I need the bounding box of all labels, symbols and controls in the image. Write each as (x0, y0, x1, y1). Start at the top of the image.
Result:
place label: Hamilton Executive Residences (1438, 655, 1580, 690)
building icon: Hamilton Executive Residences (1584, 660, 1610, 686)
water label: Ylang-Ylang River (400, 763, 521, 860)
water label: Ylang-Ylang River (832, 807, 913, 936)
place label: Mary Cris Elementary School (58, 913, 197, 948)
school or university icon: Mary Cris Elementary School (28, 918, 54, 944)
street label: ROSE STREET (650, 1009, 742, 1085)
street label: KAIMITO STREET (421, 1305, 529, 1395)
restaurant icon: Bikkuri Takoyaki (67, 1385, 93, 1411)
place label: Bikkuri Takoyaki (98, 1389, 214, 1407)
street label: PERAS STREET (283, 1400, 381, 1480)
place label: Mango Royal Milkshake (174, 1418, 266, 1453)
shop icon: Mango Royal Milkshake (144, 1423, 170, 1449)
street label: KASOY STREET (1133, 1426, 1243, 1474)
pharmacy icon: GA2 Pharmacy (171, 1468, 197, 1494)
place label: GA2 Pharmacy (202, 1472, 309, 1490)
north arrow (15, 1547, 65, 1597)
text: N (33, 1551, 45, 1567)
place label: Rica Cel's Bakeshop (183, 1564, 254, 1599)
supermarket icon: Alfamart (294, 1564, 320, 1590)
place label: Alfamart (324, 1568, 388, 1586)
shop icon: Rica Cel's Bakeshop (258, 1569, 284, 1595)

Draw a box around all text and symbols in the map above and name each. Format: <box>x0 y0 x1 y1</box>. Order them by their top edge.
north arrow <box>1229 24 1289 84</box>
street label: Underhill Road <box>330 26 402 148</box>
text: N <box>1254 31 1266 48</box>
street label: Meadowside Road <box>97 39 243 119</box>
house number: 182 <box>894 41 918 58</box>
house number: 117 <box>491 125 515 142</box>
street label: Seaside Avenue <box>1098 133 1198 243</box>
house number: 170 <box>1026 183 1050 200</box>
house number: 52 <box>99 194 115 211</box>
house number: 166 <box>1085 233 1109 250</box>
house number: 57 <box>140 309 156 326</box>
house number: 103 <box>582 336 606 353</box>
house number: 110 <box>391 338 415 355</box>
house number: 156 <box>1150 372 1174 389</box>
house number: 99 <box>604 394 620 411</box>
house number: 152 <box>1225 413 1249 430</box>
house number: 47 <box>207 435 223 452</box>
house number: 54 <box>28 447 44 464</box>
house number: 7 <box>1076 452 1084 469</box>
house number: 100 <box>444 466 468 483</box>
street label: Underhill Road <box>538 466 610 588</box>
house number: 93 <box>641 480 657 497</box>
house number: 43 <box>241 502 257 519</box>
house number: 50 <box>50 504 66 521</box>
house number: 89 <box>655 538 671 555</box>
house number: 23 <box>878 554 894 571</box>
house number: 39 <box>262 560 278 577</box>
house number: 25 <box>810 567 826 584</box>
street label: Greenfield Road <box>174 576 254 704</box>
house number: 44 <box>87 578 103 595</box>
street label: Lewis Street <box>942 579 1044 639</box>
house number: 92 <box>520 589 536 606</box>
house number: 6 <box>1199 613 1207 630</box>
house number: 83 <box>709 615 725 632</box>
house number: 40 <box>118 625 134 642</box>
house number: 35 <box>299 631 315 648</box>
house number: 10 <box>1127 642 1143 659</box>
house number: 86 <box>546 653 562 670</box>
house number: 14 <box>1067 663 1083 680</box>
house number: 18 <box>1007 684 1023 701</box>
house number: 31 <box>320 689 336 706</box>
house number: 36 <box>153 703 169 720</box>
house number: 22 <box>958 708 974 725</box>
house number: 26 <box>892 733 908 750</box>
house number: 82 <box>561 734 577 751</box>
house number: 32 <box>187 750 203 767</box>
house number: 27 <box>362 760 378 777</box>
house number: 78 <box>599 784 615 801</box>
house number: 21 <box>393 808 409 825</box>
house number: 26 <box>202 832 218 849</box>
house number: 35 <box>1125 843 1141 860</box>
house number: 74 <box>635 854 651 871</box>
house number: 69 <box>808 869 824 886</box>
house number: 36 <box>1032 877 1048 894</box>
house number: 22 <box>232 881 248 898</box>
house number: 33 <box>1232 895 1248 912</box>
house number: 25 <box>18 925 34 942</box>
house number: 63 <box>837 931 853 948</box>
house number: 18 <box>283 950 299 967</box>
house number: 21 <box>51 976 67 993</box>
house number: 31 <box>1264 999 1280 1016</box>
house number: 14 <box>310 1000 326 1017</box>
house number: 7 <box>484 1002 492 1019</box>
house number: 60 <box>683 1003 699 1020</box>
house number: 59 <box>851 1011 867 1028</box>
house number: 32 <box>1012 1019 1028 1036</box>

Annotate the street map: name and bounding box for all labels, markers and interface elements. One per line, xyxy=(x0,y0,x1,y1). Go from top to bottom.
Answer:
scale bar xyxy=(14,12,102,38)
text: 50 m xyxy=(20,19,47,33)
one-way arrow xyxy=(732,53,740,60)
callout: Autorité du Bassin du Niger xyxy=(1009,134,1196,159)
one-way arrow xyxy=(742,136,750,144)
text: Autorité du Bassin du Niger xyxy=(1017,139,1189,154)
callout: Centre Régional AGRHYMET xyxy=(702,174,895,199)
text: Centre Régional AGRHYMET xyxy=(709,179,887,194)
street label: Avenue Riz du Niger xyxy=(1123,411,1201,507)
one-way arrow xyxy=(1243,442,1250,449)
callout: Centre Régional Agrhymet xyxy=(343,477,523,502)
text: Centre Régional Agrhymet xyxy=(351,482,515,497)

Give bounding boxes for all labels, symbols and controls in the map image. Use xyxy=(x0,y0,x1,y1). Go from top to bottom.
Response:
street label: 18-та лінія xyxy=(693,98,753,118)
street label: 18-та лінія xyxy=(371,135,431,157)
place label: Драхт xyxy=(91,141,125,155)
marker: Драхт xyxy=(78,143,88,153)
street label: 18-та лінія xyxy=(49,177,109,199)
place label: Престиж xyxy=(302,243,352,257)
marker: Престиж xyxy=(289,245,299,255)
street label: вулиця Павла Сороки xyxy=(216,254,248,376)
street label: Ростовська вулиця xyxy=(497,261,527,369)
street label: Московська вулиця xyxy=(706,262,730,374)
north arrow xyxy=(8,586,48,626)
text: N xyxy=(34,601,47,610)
* * * * * * *
Aim of the task: Your response should consist of the full listing, repeated exactly.

Task response:
I need the bounding box of all labels, symbols and controls in the image. Write each as (x0, y0, x1, y1). Start at the top of the image.
Result:
place label: Hamilton Executive Residences (1438, 655, 1580, 690)
building icon: Hamilton Executive Residences (1584, 660, 1610, 686)
water label: Ylang-Ylang River (400, 763, 521, 860)
water label: Ylang-Ylang River (832, 807, 913, 936)
place label: Mary Cris Elementary School (58, 913, 197, 948)
school or university icon: Mary Cris Elementary School (28, 918, 54, 944)
street label: ROSE STREET (650, 1009, 742, 1085)
street label: KAIMITO STREET (421, 1305, 529, 1395)
restaurant icon: Bikkuri Takoyaki (67, 1385, 93, 1411)
place label: Bikkuri Takoyaki (98, 1389, 214, 1407)
street label: PERAS STREET (283, 1400, 381, 1480)
place label: Mango Royal Milkshake (174, 1418, 266, 1453)
shop icon: Mango Royal Milkshake (144, 1423, 170, 1449)
street label: KASOY STREET (1133, 1426, 1243, 1474)
pharmacy icon: GA2 Pharmacy (171, 1468, 197, 1494)
place label: GA2 Pharmacy (202, 1472, 309, 1490)
north arrow (15, 1547, 65, 1597)
text: N (33, 1551, 45, 1567)
place label: Rica Cel's Bakeshop (183, 1564, 254, 1599)
supermarket icon: Alfamart (294, 1564, 320, 1590)
place label: Alfamart (324, 1568, 388, 1586)
shop icon: Rica Cel's Bakeshop (258, 1569, 284, 1595)

Draw a box around all text and symbols in the map above and name each. Format: <box>x0 y0 x1 y1</box>. Order them by their top edge.
north arrow <box>1229 24 1289 84</box>
street label: Underhill Road <box>330 26 402 148</box>
text: N <box>1254 31 1266 48</box>
street label: Meadowside Road <box>97 39 243 119</box>
house number: 182 <box>894 41 918 58</box>
house number: 117 <box>491 125 515 142</box>
street label: Seaside Avenue <box>1098 133 1198 243</box>
house number: 170 <box>1026 183 1050 200</box>
house number: 52 <box>99 194 115 211</box>
house number: 166 <box>1085 233 1109 250</box>
house number: 57 <box>140 309 156 326</box>
house number: 103 <box>582 336 606 353</box>
house number: 110 <box>391 338 415 355</box>
house number: 156 <box>1150 372 1174 389</box>
house number: 99 <box>604 394 620 411</box>
house number: 152 <box>1225 413 1249 430</box>
house number: 47 <box>207 435 223 452</box>
house number: 54 <box>28 447 44 464</box>
house number: 7 <box>1076 452 1084 469</box>
house number: 100 <box>444 466 468 483</box>
street label: Underhill Road <box>538 466 610 588</box>
house number: 93 <box>641 480 657 497</box>
house number: 43 <box>241 502 257 519</box>
house number: 50 <box>50 504 66 521</box>
house number: 89 <box>655 538 671 555</box>
house number: 23 <box>878 554 894 571</box>
house number: 39 <box>262 560 278 577</box>
house number: 25 <box>810 567 826 584</box>
street label: Greenfield Road <box>174 576 254 704</box>
house number: 44 <box>87 578 103 595</box>
street label: Lewis Street <box>942 579 1044 639</box>
house number: 92 <box>520 589 536 606</box>
house number: 6 <box>1199 613 1207 630</box>
house number: 83 <box>709 615 725 632</box>
house number: 40 <box>118 625 134 642</box>
house number: 35 <box>299 631 315 648</box>
house number: 10 <box>1127 642 1143 659</box>
house number: 86 <box>546 653 562 670</box>
house number: 14 <box>1067 663 1083 680</box>
house number: 18 <box>1007 684 1023 701</box>
house number: 31 <box>320 689 336 706</box>
house number: 36 <box>153 703 169 720</box>
house number: 22 <box>958 708 974 725</box>
house number: 26 <box>892 733 908 750</box>
house number: 82 <box>561 734 577 751</box>
house number: 32 <box>187 750 203 767</box>
house number: 27 <box>362 760 378 777</box>
house number: 78 <box>599 784 615 801</box>
house number: 21 <box>393 808 409 825</box>
house number: 26 <box>202 832 218 849</box>
house number: 35 <box>1125 843 1141 860</box>
house number: 74 <box>635 854 651 871</box>
house number: 69 <box>808 869 824 886</box>
house number: 36 <box>1032 877 1048 894</box>
house number: 22 <box>232 881 248 898</box>
house number: 33 <box>1232 895 1248 912</box>
house number: 25 <box>18 925 34 942</box>
house number: 63 <box>837 931 853 948</box>
house number: 18 <box>283 950 299 967</box>
house number: 21 <box>51 976 67 993</box>
house number: 31 <box>1264 999 1280 1016</box>
house number: 14 <box>310 1000 326 1017</box>
house number: 7 <box>484 1002 492 1019</box>
house number: 60 <box>683 1003 699 1020</box>
house number: 59 <box>851 1011 867 1028</box>
house number: 32 <box>1012 1019 1028 1036</box>

Annotate the street map: name and bounding box for all labels, markers and interface elements. One per line, xyxy=(x0,y0,x1,y1). Go from top to bottom.
Answer:
scale bar xyxy=(14,12,102,38)
text: 50 m xyxy=(20,19,47,33)
one-way arrow xyxy=(732,53,740,60)
callout: Autorité du Bassin du Niger xyxy=(1009,134,1196,159)
one-way arrow xyxy=(742,136,750,144)
text: Autorité du Bassin du Niger xyxy=(1017,139,1189,154)
callout: Centre Régional AGRHYMET xyxy=(702,174,895,199)
text: Centre Régional AGRHYMET xyxy=(709,179,887,194)
street label: Avenue Riz du Niger xyxy=(1123,411,1201,507)
one-way arrow xyxy=(1243,442,1250,449)
callout: Centre Régional Agrhymet xyxy=(343,477,523,502)
text: Centre Régional Agrhymet xyxy=(351,482,515,497)

Give bounding boxes for all labels, symbols and controls in the map image. Use xyxy=(x0,y0,x1,y1). Go from top to bottom.
Response:
street label: 18-та лінія xyxy=(693,98,753,118)
street label: 18-та лінія xyxy=(371,135,431,157)
place label: Драхт xyxy=(91,141,125,155)
marker: Драхт xyxy=(78,143,88,153)
street label: 18-та лінія xyxy=(49,177,109,199)
place label: Престиж xyxy=(302,243,352,257)
marker: Престиж xyxy=(289,245,299,255)
street label: вулиця Павла Сороки xyxy=(216,254,248,376)
street label: Ростовська вулиця xyxy=(497,261,527,369)
street label: Московська вулиця xyxy=(706,262,730,374)
north arrow xyxy=(8,586,48,626)
text: N xyxy=(34,601,47,610)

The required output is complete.